Points de vue

Savoir, avoir, être : pour un sens à notre cheminement (1/3)

Quel sens à « savoir » ?

Rédigé par Abdelhakim Elhadouchi | Lundi 17 Aout 2015 à 00:15

Savoir (1), avoir (2), être (3) : trois verbes, trois états de l’homme, trois étapes de sa vie ? Pourtant, il ne s’agit ni d’une ascension naturelle ni d’un programme intégré dans nos gênes. C’est une volonté.



Calligraphie de Julien Breton : « Le savoir élève ceux qui ne possèdent rien » (citation de Khalil Gibran).
Au lendemain des Lumières et de la Révolution française de 1789, un nouveau dieu est consacré. De l’union de la Science et de la Raison naquit le Progrès. Autour de ce nouveau culte se forge une « théologie » du Progrès qui se propage dans toutes les nations occidentales, entendue comme religion civile. Pour accéder au bonheur social, partagé par tous, il fallait panser les plaies causées par la misère et les inégalités en donnant du sens. C’est pourquoi la Science comme moyen d’amélioration des conditions de vie s’est répandue. L’Histoire a donc un sens, dans laquelle ce Progrès constitue le moteur.

Le Savoir était le marqueur de cette révolution. En « sachant », l’homme s’est fait dieu. Tous les efforts étaient orientés vers la recherche des progrès technologique et technique. La compétition des nations se déroulait non plus autour de l’accumulation de richesses, mais bel et bien sur l’information au sens large.

Savoir ou l’éloge du progrès

L’homme s’était donc pris pour Dieu, tout en prenant soin de l’écarter de ces funestes desseins. La religion du Progrès avait convaincu l’homme qu’il était capable d’être l’acteur principal et le metteur en scène de sa vie. Hélas ! La recherche effrénée vers le savoir a conduit à des catastrophes perpétrées au nom du culte Progrès.

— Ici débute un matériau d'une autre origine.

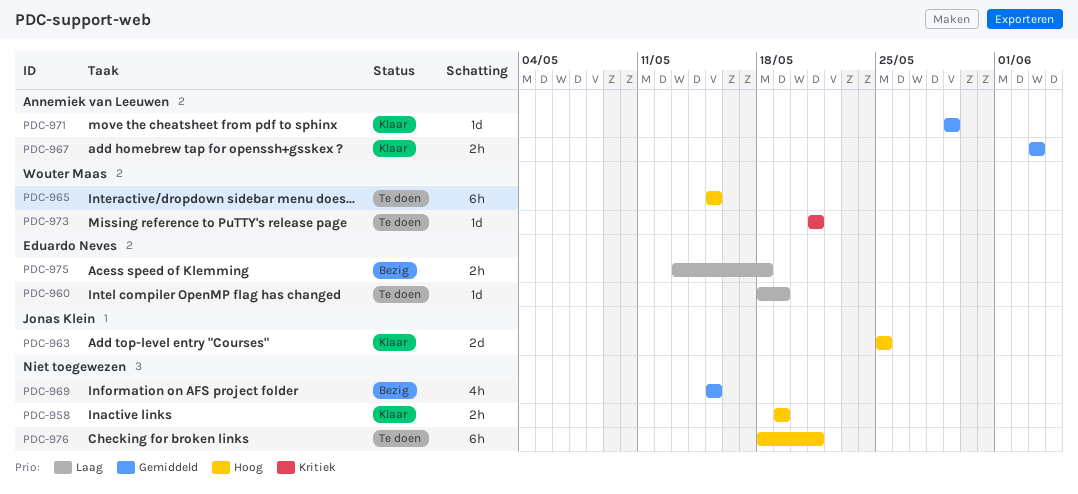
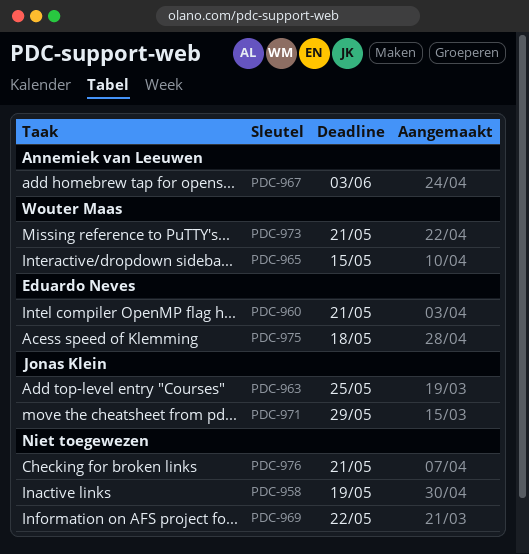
PDC-960, due: May 19 -> May 21
PDC-969, due: May 15 -> May 22
PDC-971, owner: Annemiek van Leeuwen -> Jonas Klein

Aussi s’est-on permis d’utiliser une arme de destruction totale au profit d’une guerre dans les îles japonaises dans les années 1940. Pire, le culte Progrès a élevé l’homme occidental au rang de race supérieure légitimant ici et là « l’aventure » coloniale, doux euphémisme pour raconter la décadence de la conscience humaine. Cette certitude au progrès est morte (ou presque [1]) avec elle. C’est ce qui fait dire à Jacques Julliard que « la religion du progrès est bien morte. Nous sommes devenus agnostiques en matière d’avenir » [2].

Mais qui est l’Homme ? Cette majuscule apposée à ce nom élève son rang, mais ne rend pas grâce à Celui qui l’a créé. « S'est-il écoulé, en effet, pour l'homme un laps de temps durant lequel il n'était même pas une chose mentionnable ? » (Coran, s. 76, v. 1). Un rappel pour appeler à son origine. Que celui qui court derrière cette vie en foulant cette terre avec arrogance (Coran, s. 31, v. 18), qu’il revienne à ce premier mot, à ce premier souffle.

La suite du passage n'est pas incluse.